5.o Cazar o espantar piezas de caza desde aeronaves, vehículos terrestres o embarcaciones, o servirse de ellos como medio de ocultación.

6.o Abandonar en el medio natural todo tipo de vainas y casquillos de munición, así como cualquier utensilio, elemento o material que el cazador porte en su práctica exceptuando los tacos, perdigones, balas o fragmentos de los mismos.

b) Con el fin de proteger la reproducción de las especies:

1.o La recogida en la naturaleza, de huevos, pollos o crías de las especies de caza.

2.o La alteración, deterioro o destrucción de los vivares, nidos, madrigueras y otros lugares de cría o refugio de las especies cinegéticas, salvo autorización de la consejería competente en materia de caza, o cuando resulte necesario para el mantenimiento de infraestructuras públicas.

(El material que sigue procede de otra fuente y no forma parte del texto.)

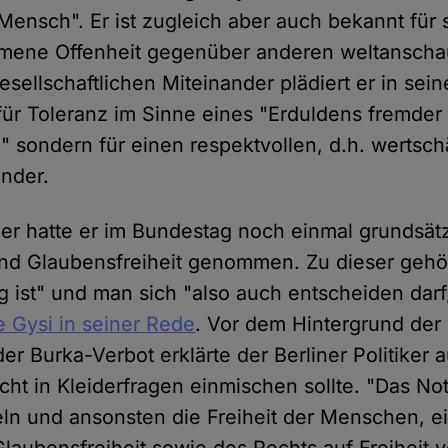
 Mensch". Er ist zugleich aber auch bekannt für 
ene Offenheit gegenüber anderen weltanscha
esellschaftlichen Miteinander plädiert er in se
 für Toleranz im Sinne eines "Erduldens fremder
sondern für einen respektvollen, d.h. wertsc
nder.
er hatte er im Bundestag noch einmal grundsätz
und Glaubensfreiheit genommen. Zu dieser gehö
lig ist" und man sich "also auch entscheiden darf,
te Gysi in seiner Rede
. Vor dem Hintergrund der
er Burka-Verbot erklärte der Berliner Politiker
nicht in Kleiderfragen einmischen sollte. "Das N
ln und ansonsten die Freiheit der Menschen, ei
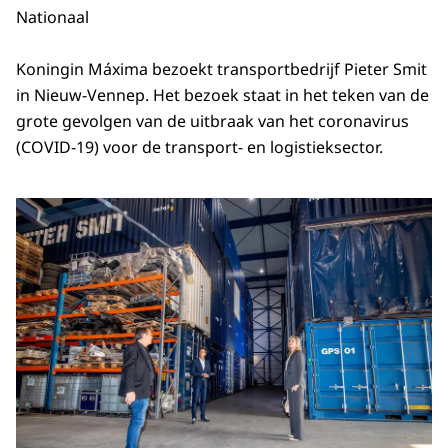
Nationaal
Koningin Máxima bezoekt transportbedrijf Pieter Smit
in Nieuw-Vennep. Het bezoek staat in het teken van de
grote gevolgen van de uitbraak van het coronavirus
(COVID-19) voor de transport- en logistieksector.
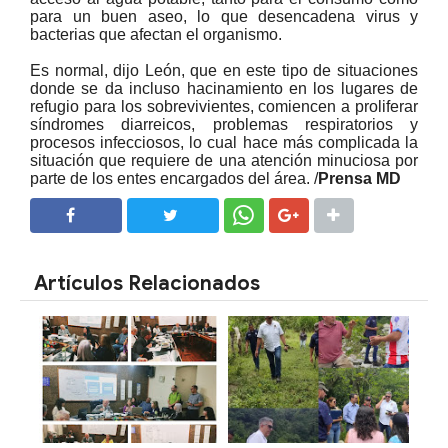
para un buen aseo, lo que desencadena virus y
bacterias que afectan el organismo.
Es normal, dijo León, que en este tipo de situaciones
donde se da incluso hacinamiento en los lugares de
refugio para los sobrevivientes, comiencen a proliferar
síndromes diarreicos, problemas respiratorios y
procesos infecciosos, lo cual hace más complicada la
situación que requiere de una atención minuciosa por
parte de los entes encargados del área.
/
Prensa MD
SHARE
SHARE
Artículos Relacionados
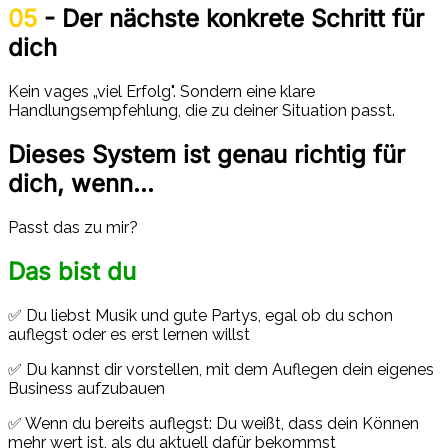
05
- Der nächste konkrete Schritt für
dich
Kein vages „viel Erfolg". Sondern eine klare
Handlungsempfehlung, die zu deiner Situation passt.
Dieses System ist genau richtig für
dich, wenn...
Passt das zu mir?
Das bist du
✅ Du liebst Musik und gute Partys, egal ob du schon
auflegst oder es erst lernen willst
✅ Du kannst dir vorstellen, mit dem Auflegen dein eigenes
Business aufzubauen
✅ Wenn du bereits auflegst: Du weißt, dass dein Können
mehr wert ist, als du aktuell dafür bekommst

c) En relación con las labores agropecuarias:

1.o Transportar armas, aun enfundadas, en tractores o cualquier otro tipo de maquinaria agrícola empleada durante la realización de las labores agropecuarias, así como durante los desplazamientos hasta los lugares donde se realicen las mismas.

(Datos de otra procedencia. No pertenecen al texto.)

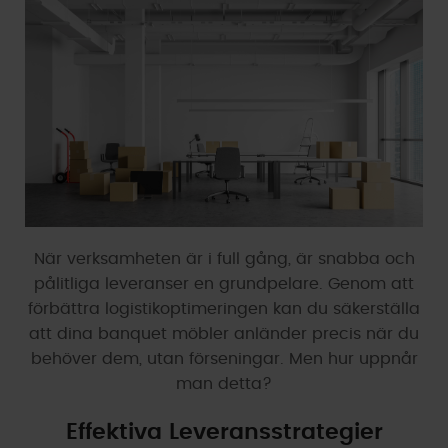
När verksamheten är i full gång, är snabba och
pålitliga leveranser en grundpelare. Genom att
förbättra logistikoptimeringen kan du säkerställa
att dina banquet möbler anländer precis när du
behöver dem, utan förseningar. Men hur uppnår
man detta?
Effektiva Leveransstrategier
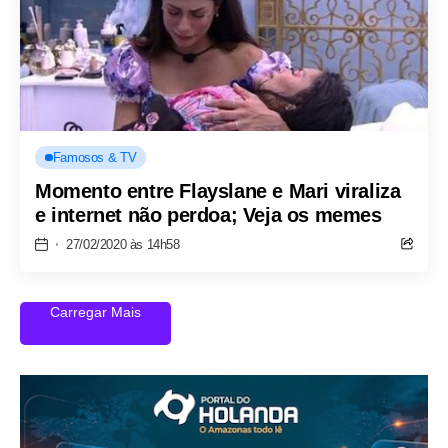
Famosos & TV
Momento entre Flayslane e Mari viraliza
e internet não perdoa; Veja os memes
27/02/2020 às 14h58
Carregar Mais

2.o Cazar durante el pastoreo.

d) En relación con terrenos ajenos:

1.o Chantear la caza en terrenos ajenos, entendida como la práctica dirigida a sobresaltar o alarmar a la caza existente en un predio con vistas a predisponerla a la huida o alterar sus querencias naturales. No se entiende como práctica de chantear aquellos procedimientos y medios permitidos para proteger los cultivos u otros bienes.

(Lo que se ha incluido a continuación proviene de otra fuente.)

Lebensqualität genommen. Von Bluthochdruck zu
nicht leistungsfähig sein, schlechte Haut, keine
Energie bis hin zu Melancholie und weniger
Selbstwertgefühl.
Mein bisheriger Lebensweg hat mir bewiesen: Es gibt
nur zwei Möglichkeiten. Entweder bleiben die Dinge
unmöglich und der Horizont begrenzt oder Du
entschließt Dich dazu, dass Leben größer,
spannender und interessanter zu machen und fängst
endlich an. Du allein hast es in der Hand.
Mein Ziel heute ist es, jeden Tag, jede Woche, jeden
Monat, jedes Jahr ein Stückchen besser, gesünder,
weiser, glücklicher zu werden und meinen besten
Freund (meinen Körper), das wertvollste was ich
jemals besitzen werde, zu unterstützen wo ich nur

2.o Atraer la caza de terrenos ajenos. No se entiende como tal la realización de mejoras en el hábitat, el aporte de alimentación complementaria, agua o nutrientes en forma de sales cuando se realice a distancias superiores a doscientos cincuenta metros respecto a los límites de los terrenos cinegéticos colindantes, ni el aporte de alimentación en los aguardos y esperas nocturnas a jabalí.

3.o Cazar en retranca en terrenos cinegéticos ajenos al que se está celebrando la cacería. A tales efectos, se considera retranca cazar a menos de doscientos cincuenta metros de la línea más próxima de escopetas en los ojeos de caza menor, y a menos de quinientos metros en las cacerías colectivas de caza mayor, salvo en la práctica de caza intensiva debidamente autorizada.

3. Durante las monterías y los ganchos el organizador debe adoptar las medidas oportunas que garanticen que no se abatan más animales de los autorizados o, en el caso de especies cinegéticas sujetas a precintado, de los precintos disponibles.

4. En la práctica de la caza a rececho solamente se autoriza el empleo de perros para el cobro de piezas heridas y siempre que su suelta se efectúe después del lance.

5. En los planes territoriales de recursos cinegéticos o de gestión de especies o mediante orden de la consejería competente en materia de caza podrán establecerse superficies mínimas exigibles para el desarrollo de monterías y ganchos.